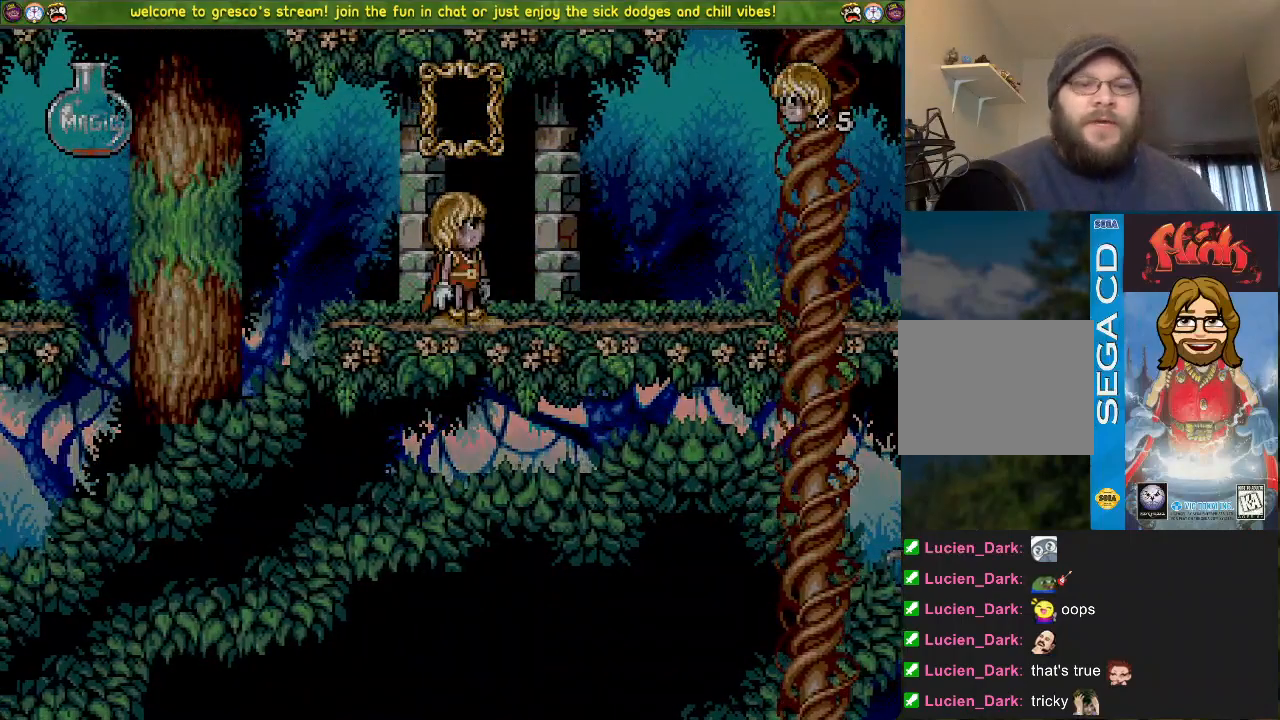
Gameplay with a controller (PlayStation layout); each line is a JSON object with the inputs held at the frame after it. "events" lists button and stick changes between this image and that frame as [ms after this image, input, new state], when the widget could be followed in between.
{"buttons": [], "left_stick": "center", "right_stick": "left", "events": []}
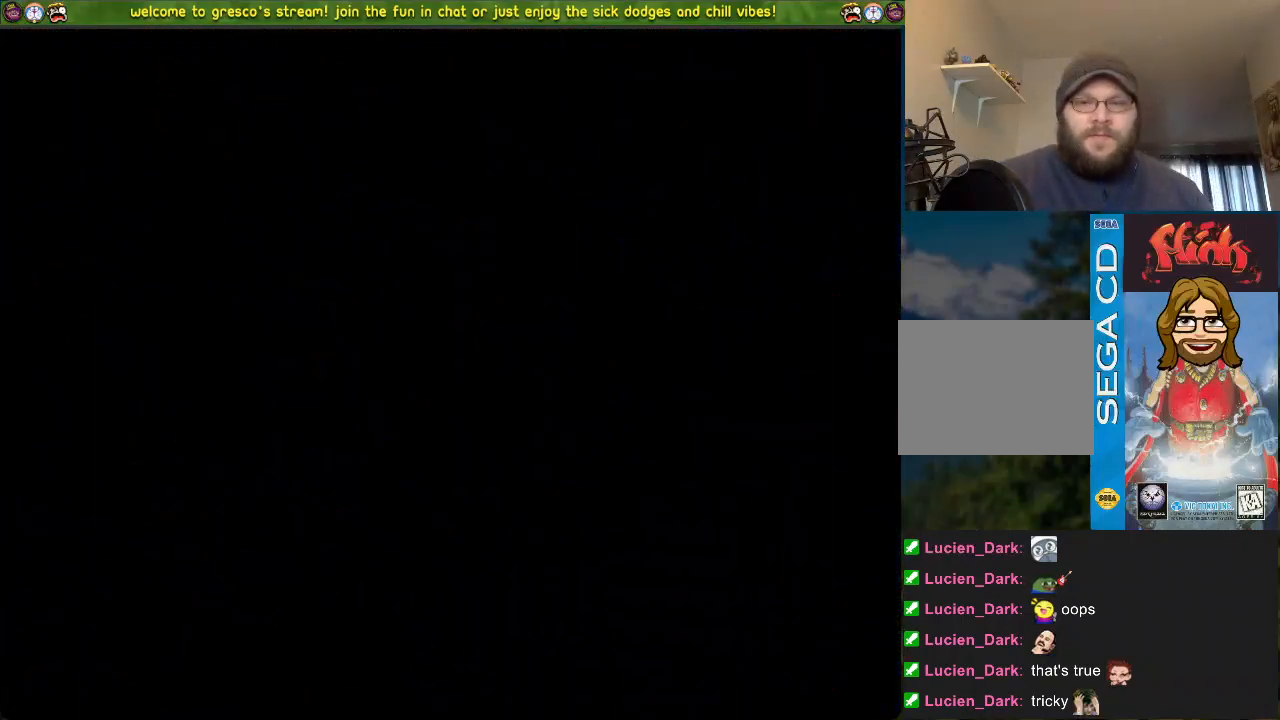
{"buttons": [], "left_stick": "center", "right_stick": "center", "events": [[500, "right_stick", "center"]]}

★ ★ ★ ★

# What is needed:
The result should be every line of the data, reproduced exactly, with the images removed.

# Solution to this exercise:
Gameplay with a controller (PlayStation layout); each line is a JSON object with the inputs held at the frame after it. "events" lists button and stick changes between this image and that frame as [ms after this image, input, new state], when the widget could be followed in between.
{"buttons": [], "left_stick": "center", "right_stick": "left", "events": []}
{"buttons": [], "left_stick": "center", "right_stick": "center", "events": [[500, "right_stick", "center"]]}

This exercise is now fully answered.